> Sobre a tarefa
Transcreva, do texto sobre forma e conteúdo no Natal, o trecho que vai de "Com o passar" até "na personalidade humana.".

> Texto fornecido
Nas relações do mundo uma boa forma de aplicar o dualismo forma e conteúdo é afirmando que forma é tudo aquilo que diz respeito às materialidades da existência e conteúdo a tudo aquilo que preenche idealmente a estas materialidades.
O Natal é data riquíssima no que diz respeito a sentimentos despertados nas pessoas imersas nas diversas culturas espalhadas pelo mundo. E para este despertar de sentimentos não é necessário que o indivíduo esteja inserido em um país cristão ou que tenha predomínio do cristianismo – e isso revela uma das faces do Natal – pelo motivo exato de que, se o cristianismo não é predominante nas diversas culturas, o sistema econômico que se utiliza desta data como motivo de lucro, este sim é predominante.
A cara dos lugares muda com esta data, seja por meio das incríveis árvores de Natal encontradas nas grandes capitais mundiais ou por meio dos demais enfeites encontrados por todos os cantos (inclusive em nossa própria casa), a atmosfera é transformada pela mudança nos estímulos visuais encontrados no cotidiano. A forma aqui é uma representação alegórica do que representa o Natal sob determinado aspecto. Para compreendermos este aspecto seria necessário investigarmos a origem da criação de tais formas alegóricas na história, buscando compreender o que cada uma representa, mas tal investigação não cabe na finalidade do presente texto. O que buscamos, no momento, e a partir daqui, é nos concentrarmos no conteúdo.
Com o passar do tempo as inspirações que criaram as formas acima descritas foram se modificando. Os enfeites e árvores espalhados pelas cidades e residências perderam uma explicação histórica – por isso dizemos que seria necessário investigar suas origens para compreende-las -, existindo propriamente por força da tradição vazia de idéias. É justamente na perda desta afirmação histórica que a sociedade administrada abre caminho para que as forças econômicas atuem. As formas alegóricas do Natal, na atualidade, passaram a afirmar aos espíritos, que circulam entre suas luzes, que a ordem dos dias que seguem até o grande 25 de dezembro é o consumo. O conteúdo que preenche as alegorias natalinas é a idéia da posse e da maior realização do materialismo (no sentido oposto à espiritualidade) presente na personalidade humana.

> Extrato de dados
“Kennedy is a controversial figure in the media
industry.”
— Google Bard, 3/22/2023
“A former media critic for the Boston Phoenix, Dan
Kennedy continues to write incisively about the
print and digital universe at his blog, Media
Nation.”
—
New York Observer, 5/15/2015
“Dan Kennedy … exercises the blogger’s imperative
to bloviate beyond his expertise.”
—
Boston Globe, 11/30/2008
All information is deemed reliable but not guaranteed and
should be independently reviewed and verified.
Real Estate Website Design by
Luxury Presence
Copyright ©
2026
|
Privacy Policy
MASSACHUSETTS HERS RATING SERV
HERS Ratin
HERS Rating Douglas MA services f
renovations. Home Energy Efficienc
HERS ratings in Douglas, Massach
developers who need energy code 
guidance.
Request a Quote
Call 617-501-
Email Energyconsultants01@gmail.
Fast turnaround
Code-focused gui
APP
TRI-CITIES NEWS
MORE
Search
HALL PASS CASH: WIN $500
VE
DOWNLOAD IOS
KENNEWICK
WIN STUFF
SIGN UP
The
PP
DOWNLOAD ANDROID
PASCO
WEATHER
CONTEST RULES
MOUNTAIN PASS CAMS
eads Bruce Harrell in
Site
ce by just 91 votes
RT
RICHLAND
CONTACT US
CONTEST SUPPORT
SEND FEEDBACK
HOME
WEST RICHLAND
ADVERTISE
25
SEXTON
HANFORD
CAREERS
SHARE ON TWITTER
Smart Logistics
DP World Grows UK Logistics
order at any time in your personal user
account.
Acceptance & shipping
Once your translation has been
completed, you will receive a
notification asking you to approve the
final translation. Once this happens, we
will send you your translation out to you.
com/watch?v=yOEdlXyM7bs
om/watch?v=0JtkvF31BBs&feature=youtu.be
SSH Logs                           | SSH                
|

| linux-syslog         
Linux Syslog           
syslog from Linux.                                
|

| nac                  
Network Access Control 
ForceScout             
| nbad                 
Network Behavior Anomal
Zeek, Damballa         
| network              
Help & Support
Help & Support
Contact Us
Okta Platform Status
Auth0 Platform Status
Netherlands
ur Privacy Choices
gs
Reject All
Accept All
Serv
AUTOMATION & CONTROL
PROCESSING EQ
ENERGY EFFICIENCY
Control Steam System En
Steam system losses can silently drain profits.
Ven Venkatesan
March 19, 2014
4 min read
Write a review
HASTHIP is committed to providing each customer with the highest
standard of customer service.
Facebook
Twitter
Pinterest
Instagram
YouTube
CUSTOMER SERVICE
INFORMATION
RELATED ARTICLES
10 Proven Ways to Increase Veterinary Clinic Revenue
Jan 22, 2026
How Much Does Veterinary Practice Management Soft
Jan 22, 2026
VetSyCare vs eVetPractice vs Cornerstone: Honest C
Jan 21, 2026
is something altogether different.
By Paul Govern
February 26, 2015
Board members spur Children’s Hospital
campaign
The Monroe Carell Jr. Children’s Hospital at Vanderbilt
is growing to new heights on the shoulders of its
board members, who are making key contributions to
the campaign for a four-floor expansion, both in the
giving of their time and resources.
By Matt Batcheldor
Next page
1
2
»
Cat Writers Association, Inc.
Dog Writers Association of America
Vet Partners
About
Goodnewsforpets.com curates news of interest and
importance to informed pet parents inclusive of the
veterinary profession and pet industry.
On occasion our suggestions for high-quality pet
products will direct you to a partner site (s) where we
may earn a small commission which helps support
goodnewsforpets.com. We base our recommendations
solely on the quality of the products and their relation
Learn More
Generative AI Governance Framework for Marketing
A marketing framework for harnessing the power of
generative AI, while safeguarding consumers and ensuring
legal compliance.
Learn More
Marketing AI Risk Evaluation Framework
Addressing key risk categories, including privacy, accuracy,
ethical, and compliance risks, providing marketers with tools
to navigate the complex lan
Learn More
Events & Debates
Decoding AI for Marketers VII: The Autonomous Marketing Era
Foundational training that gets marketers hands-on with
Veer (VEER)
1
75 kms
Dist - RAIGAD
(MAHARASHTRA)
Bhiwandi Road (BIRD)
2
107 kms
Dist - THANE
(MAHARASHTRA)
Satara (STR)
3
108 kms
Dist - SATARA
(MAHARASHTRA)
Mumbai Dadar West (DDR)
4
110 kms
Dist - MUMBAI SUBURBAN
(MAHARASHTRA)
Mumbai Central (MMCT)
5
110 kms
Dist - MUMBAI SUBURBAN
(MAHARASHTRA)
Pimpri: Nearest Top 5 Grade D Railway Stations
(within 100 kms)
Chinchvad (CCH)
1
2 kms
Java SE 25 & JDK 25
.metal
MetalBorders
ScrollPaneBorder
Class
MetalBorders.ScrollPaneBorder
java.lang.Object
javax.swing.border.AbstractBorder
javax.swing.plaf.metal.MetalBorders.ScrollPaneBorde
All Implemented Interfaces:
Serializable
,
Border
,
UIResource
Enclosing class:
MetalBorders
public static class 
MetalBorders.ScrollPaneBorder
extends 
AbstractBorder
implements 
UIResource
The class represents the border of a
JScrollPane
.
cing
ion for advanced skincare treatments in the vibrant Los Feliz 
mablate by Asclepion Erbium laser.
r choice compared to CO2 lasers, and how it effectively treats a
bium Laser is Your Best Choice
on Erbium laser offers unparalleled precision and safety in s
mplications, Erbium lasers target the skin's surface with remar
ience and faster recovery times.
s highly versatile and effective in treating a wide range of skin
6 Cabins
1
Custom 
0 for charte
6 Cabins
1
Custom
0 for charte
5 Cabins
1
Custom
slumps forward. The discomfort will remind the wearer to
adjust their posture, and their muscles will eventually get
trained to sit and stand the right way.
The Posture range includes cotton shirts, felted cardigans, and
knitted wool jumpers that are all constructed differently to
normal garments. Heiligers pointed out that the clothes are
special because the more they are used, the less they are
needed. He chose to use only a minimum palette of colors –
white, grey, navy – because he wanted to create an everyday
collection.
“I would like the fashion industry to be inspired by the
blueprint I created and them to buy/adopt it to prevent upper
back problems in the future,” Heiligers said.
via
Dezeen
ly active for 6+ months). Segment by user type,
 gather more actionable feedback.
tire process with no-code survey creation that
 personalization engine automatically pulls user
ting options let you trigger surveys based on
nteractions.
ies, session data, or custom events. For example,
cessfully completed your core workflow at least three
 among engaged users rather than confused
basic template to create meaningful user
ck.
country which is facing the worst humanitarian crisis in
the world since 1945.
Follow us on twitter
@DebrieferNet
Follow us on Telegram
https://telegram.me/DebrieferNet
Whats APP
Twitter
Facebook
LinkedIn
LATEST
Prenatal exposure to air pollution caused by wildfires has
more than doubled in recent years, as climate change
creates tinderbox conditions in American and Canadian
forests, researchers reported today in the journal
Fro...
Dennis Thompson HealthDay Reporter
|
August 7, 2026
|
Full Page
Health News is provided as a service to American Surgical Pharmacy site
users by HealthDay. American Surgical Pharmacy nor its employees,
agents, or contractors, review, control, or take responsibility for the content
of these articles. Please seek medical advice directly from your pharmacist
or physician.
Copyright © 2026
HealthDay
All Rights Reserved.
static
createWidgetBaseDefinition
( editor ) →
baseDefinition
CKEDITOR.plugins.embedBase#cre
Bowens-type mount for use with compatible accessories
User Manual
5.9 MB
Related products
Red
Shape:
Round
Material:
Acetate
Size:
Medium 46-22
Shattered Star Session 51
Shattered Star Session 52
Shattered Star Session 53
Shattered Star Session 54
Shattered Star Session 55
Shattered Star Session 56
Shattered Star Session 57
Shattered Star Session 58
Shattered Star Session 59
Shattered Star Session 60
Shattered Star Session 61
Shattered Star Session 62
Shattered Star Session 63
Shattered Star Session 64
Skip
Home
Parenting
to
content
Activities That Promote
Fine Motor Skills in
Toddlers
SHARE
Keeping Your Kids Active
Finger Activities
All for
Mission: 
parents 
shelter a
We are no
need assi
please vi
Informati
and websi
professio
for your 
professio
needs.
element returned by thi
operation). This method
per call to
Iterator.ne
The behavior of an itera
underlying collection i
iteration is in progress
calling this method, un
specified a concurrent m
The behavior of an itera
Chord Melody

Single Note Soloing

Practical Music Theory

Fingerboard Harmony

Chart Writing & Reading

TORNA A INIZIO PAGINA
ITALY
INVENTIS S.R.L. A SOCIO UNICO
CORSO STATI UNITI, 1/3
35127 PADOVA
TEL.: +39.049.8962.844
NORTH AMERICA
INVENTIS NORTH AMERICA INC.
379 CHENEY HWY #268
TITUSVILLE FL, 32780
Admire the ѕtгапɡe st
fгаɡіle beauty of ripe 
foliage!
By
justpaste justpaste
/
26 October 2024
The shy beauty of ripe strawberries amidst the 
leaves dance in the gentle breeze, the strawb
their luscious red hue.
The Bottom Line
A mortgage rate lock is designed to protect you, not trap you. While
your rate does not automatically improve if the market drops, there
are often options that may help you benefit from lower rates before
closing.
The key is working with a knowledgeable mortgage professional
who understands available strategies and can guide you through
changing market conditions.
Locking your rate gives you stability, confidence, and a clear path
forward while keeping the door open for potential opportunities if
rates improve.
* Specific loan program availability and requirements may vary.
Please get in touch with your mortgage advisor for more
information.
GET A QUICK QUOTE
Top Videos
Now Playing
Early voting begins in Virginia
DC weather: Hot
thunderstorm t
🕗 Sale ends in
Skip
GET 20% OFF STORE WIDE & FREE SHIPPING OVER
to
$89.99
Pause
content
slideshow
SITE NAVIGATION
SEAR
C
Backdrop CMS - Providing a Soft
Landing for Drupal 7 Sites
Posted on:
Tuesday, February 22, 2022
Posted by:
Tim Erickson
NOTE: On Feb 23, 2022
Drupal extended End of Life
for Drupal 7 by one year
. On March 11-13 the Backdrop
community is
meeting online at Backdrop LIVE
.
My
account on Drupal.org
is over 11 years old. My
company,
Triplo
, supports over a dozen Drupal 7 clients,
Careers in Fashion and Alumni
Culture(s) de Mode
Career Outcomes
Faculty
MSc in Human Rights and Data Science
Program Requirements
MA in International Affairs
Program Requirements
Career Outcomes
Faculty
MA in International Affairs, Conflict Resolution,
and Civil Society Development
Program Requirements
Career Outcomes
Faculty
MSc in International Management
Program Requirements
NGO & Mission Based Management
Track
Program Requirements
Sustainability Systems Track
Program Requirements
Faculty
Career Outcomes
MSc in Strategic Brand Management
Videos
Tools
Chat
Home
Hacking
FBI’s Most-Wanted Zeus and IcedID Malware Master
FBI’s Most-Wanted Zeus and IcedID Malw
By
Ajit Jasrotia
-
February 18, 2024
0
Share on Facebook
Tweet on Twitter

> Solução do exercício
Com o passar do tempo as inspirações que criaram as formas acima descritas foram se modificando. Os enfeites e árvores espalhados pelas cidades e residências perderam uma explicação histórica – por isso dizemos que seria necessário investigar suas origens para compreende-las -, existindo propriamente por força da tradição vazia de idéias. É justamente na perda desta afirmação histórica que a sociedade administrada abre caminho para que as forças econômicas atuem. As formas alegóricas do Natal, na atualidade, passaram a afirmar aos espíritos, que circulam entre suas luzes, que a ordem dos dias que seguem até o grande 25 de dezembro é o consumo. O conteúdo que preenche as alegorias natalinas é a idéia da posse e da maior realização do materialismo (no sentido oposto à espiritualidade) presente na personalidade humana.